Terrorprozess: Sieben Jahre Haft

Weil er sich in führender Funktion in der radikalislamischen tschetschenischen Terrororganisation „Emirat Kaukasus“ betätigt haben soll, ist am Donnerstag ein 38-jähriger Tschetschene zu sieben Jahren Haft verurteilt worden.

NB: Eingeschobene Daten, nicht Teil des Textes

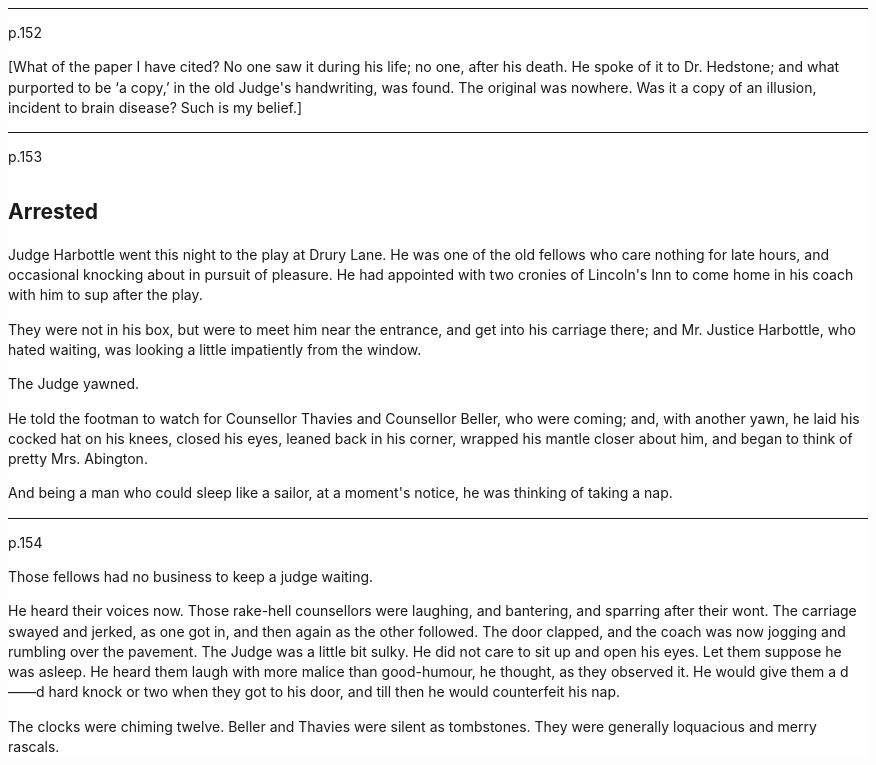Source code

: 


---

p.152


[What of the paper I have cited? No one saw it during his life; no one, after his death. He spoke of it to Dr. Hedstone; and what purported to be ‘a copy,’ in the old Judge's handwriting, was found. The original was nowhere. Was it a copy of an illusion, incident to brain disease? Such is my belief.]




---

p.153


Arrested
--------


Judge Harbottle went this night to the play at Drury Lane. He was one of the old fellows who care nothing for late hours, and occasional knocking about in pursuit of pleasure. He had appointed with two cronies of Lincoln's Inn to come home in his coach with him to sup after the play.


They were not in his box, but were to meet him near the entrance, and get into his carriage there; and Mr. Justice Harbottle, who hated waiting, was looking a little impatiently from the window.


The Judge yawned.


He told the footman to watch for Counsellor Thavies and Counsellor Beller, who were coming; and, with another yawn, he laid his cocked hat on his knees, closed his eyes, leaned back in his corner, wrapped his mantle closer about him, and began to think of pretty Mrs. Abington.


And being a man who could sleep like a sailor, at a moment's notice, he was thinking of taking a nap.



---

p.154




 Those fellows had no business to keep a judge waiting.


He heard their voices now. Those rake-hell counsellors were laughing, and bantering, and sparring after their wont. The carriage swayed and jerked, as one got in, and then again as the other followed. The door clapped, and the coach was now jogging and rumbling over the pavement. The Judge was a little bit sulky. He did not care to sit up and open his eyes. Let them suppose he was asleep. He heard them laugh with more malice than good-humour, he thought, as they observed it. He would give them a d——d hard knock or two when they got to his door, and till then he would counterfeit his nap.


The clocks were chiming twelve. Beller and Thavies were silent as tombstones. They were generally loquacious and merry rascals.

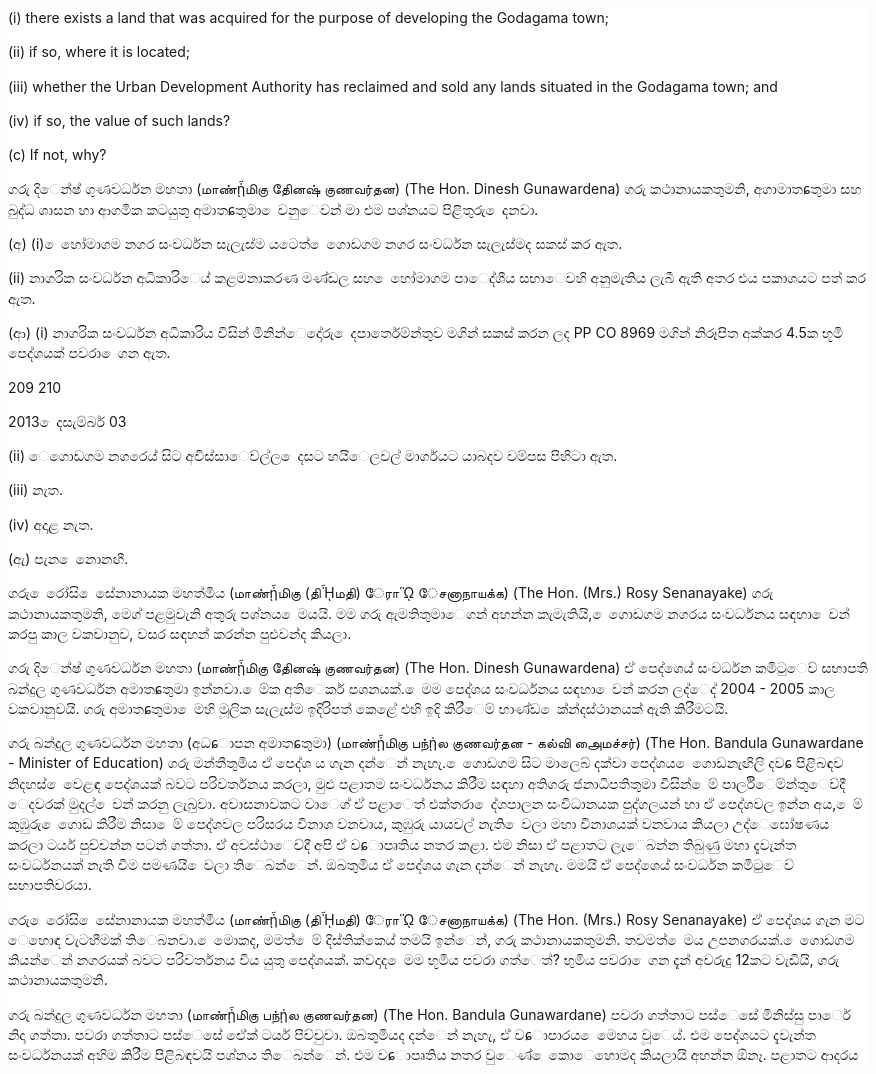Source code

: (i) there exists a land that was acquired for the purpose of developing the Godagama town;

(ii) if so, where it is located;

(iii) whether the Urban Development Authority has reclaimed and sold any lands situated in the Godagama town; and

(iv) if so, the value of such lands?

(c) If not, why?

ගරු දිෙන්ෂ් ගුණවර්ධන මහතා (மாண்ᾗமிகு திேனஷ் குணவர்தன) (The Hon. Dinesh Gunawardena) ගරු කථානායකතුමනි, අගාමාතɕතුමා සහ බුද්ධ ශාසන හා ආගමික කටයුතු අමාතɕතුමා ෙවනුෙවන් මා එම පශ්නයට පිළිතුරු ෙදනවා.

(අ) (i) ෙහෝමාගම නගර සංවර්ධන සැලැස්ම යටෙත් ෙගොඩගම නගර සංවර්ධන සැලැස්මද සකස් කර ඇත.

(ii) නාගරික සංවර්ධන අධිකාරිෙය් කළමනාකරණ මණ්ඩල සහ ෙහෝමාගම පාෙද්ශීය සභාෙවහි අනුමැතිය ලැබී ඇති අතර එය පකාශයට පත් කර ඇත.

(ආ) (i) නාගරික සංවර්ධන අධිකාරිය විසින් මිනින්ෙදෝරු ෙදපාර්තෙම්න්තුව මගින් සකස් කරන ලද PP CO 8969 මගින් නිරූපිත අක්කර 4.5ක භූමි පෙද්ශයක් පවරා ෙගන ඇත.

209 210

2013 ෙදසැම්බර් 03

(ii) ෙගොඩගම නගරෙය් සිට අවිස්සාෙව්ල්ල ෙදසට හයිෙලවල් මාර්ගයට යාබදව වම්පස පිහිටා ඇත.

(iii) නැත.

(iv) අදාළ නැත.

(ඇ) පැන ෙනොනඟී.

ගරු ෙරෝසි ෙසේනානායක මහත්මිය (மாண்ᾗமிகு (திᾞமதி) ேராᾭ ேசனாநாயக்க) (The Hon. (Mrs.) Rosy Senanayake) ගරු කථානායකතුමනි, මෙග් පළමුවැනි අතුරු පශ්නය ෙමයයි. මම ගරු ඇමතිතුමාෙගන් අහන්න කැමැතියි, ෙගොඩගම නගරය සංවර්ධනය සඳහා ෙවන් කරපු කාල වකවානුව, වසර සඳහන් කරන්න පුළුවන්ද කියලා.

ගරු දිෙන්ෂ් ගුණවර්ධන මහතා (மாண்ᾗமிகு திேனஷ் குணவர்தன) (The Hon. Dinesh Gunawardena) ඒ පෙද්ශෙය් සංවර්ධන කමිටුෙව් සභාපති බන්දුල ගුණවර්ධන අමාතɕතුමා ඉන්නවා. ෙම්ක අතිෙර්ක පශනයක්. ෙමම පෙද්ශය සංවර්ධනය සඳහා ෙවන් කරන ලද්ෙද් 2004 - 2005 කාල වකවානුවයි. ගරු අමාතɕතුමා ෙමහි මූලික සැලැස්ම ඉදිරිපත් කෙළේ එහි ඉදි කිරීෙම් භාණ්ඩ ෙක්න්දස්ථානයක් ඇති කිරීමටයි.

ගරු බන්දුල ගුණවර්ධන මහතා (අධɕාපන අමාතɕතුමා) (மாண்ᾗமிகு பந்ᾐல குணவர்தன - கல்வி அைமச்சர்) (The Hon. Bandula Gunawardane - Minister of Education) ගරු මන්තීතුමිය ඒ පෙද්ශ ය ගැන දන්ෙන් නැහැ. ෙගොඩගම සිට මාලෙබ් දක්වා පෙද්ශය ෙගොඩනැඟිලි දවɕ පිළිබඳව නිදහස් ෙවෙළඳ පෙද්ශයක් බවට පරිවර්තනය කරලා, මුළු පළාතම සංවර්ධනය කිරීම සඳහා අතිගරු ජනාධිපතිතුමා විසින් ෙම් පාර්ලිෙම්න්තුෙව්දී ෙදවරක් මුදල් ෙවන් කරනු ලැබුවා. අවාසනාවකට වාෙග් ඒ පළාෙත් එක්තරා ෙද්ශපාලන සංවිධානයක පුද්ගලයන් හා ඒ පෙද්ශවල ඉන්න අය, ෙම් කුඹුරු ෙගොඩ කිරීම නිසා ෙම් පෙද්ශවල පරිසරය විනාශ වනවාය, කුඹුරු යායවල් නැති ෙවලා මහා විනාශයක් වනවාය කියලා උද්ෙඝෝෂණය කරලා ටයර් පුච්චන්න පටන් ගත්තා. ඒ අවස්ථාෙව්දී අපි ඒ වɕාපෘතිය නතර කළා. එම නිසා ඒ පළාතට ලැෙබන්න තිබුණු මහා දැවැන්ත සංවර්ධනයක් නැති වීම පමණයි ෙවලා තිෙබන්ෙන්. ඔබතුමිය ඒ පෙද්ශය ගැන දන්ෙන් නැහැ. මමයි ඒ පෙද්ශෙය් සංවර්ධන කමිටුෙව් සභාපතිවරයා.

ගරු ෙරෝසි ෙසේනානායක මහත්මිය (மாண்ᾗமிகு (திᾞமதி) ேராᾭ ேசனாநாயக்க) (The Hon. (Mrs.) Rosy Senanayake) ඒ පෙද්ශය ගැන මට ෙහොඳ වැටහීමක් තිෙබනවා. ෙමොකද, මමත් ෙම් දිස්තික්කෙය් තමයි ඉන්ෙන්, ගරු කථානායකතුමනි. තවමත් ෙමය උපනගරයක්. ෙගොඩගම කියන්ෙන් නගරයක් බවට පරිවර්තනය විය යුතු පෙද්ශයක්. කවදාද ෙමම භූමිය පවරා ගත්ෙත්? භුමිය පවරා ෙගන දැන් අවරුදු 12කට වැඩියි, ගරු කථානායකතුමනි.

ගරු බන්දුල ගුණවර්ධන මහතා (மாண்ᾗமிகு பந்ᾐல குணவர்தன) (The Hon. Bandula Gunawardane) පවරා ගත්තාට පස්ෙසේ මිනිස්සු පාෙර් නිදා ගත්තා. පවරා ගත්තාට පස්ෙසේ ඒෙක් ටයර් පිච්චුවා. ඔබතුමියද දන්ෙන් නැහැ, ඒ වɕාපාරය ෙමෙහය වූෙය්. එම පෙද්ශයට දැවැන්ත සංවර්ධනයක් අහිම කිරීම පිළිබඳවයි පශ්නය තිෙබන්ෙන්. එම වɕාපෘතිය නතර වුෙණ් ෙකොෙහොමද කියලායි අහන්න ඕනෑ. පළාතට ආදරය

Der dem Schwurgericht vorsitzende Richter bezeichnete Magomed I. (38) in der Urteilsbegründung als den „Auslandsvertreter“ der Terrororganisation. Vom Vorwurf, sich Ende August 2012 als Anführer einer 17-köpfigen tschetschenischen Kämpfertruppe an der georgisch-russischen Grenze ein Feuergefecht mit georgischen Truppen geliefert zu haben und für den Tod von drei gegnerischen Soldaten verantwortlich zu sein, wurde der Angeklagte allerdings freigesprochen.

Kein Zeuge erschienen

Die Geschworenen verneinten den inkriminierten dreifachen Mord im Rahmen einer terroristischen Vereinigung einstimmig. Das Urteil ist nicht rechtskräftig. Verteidiger Wolfgang Blaschitz erbat Bedenkzeit, Staatsanwalt Leopold Bien gab vorerst keine Erklärung ab.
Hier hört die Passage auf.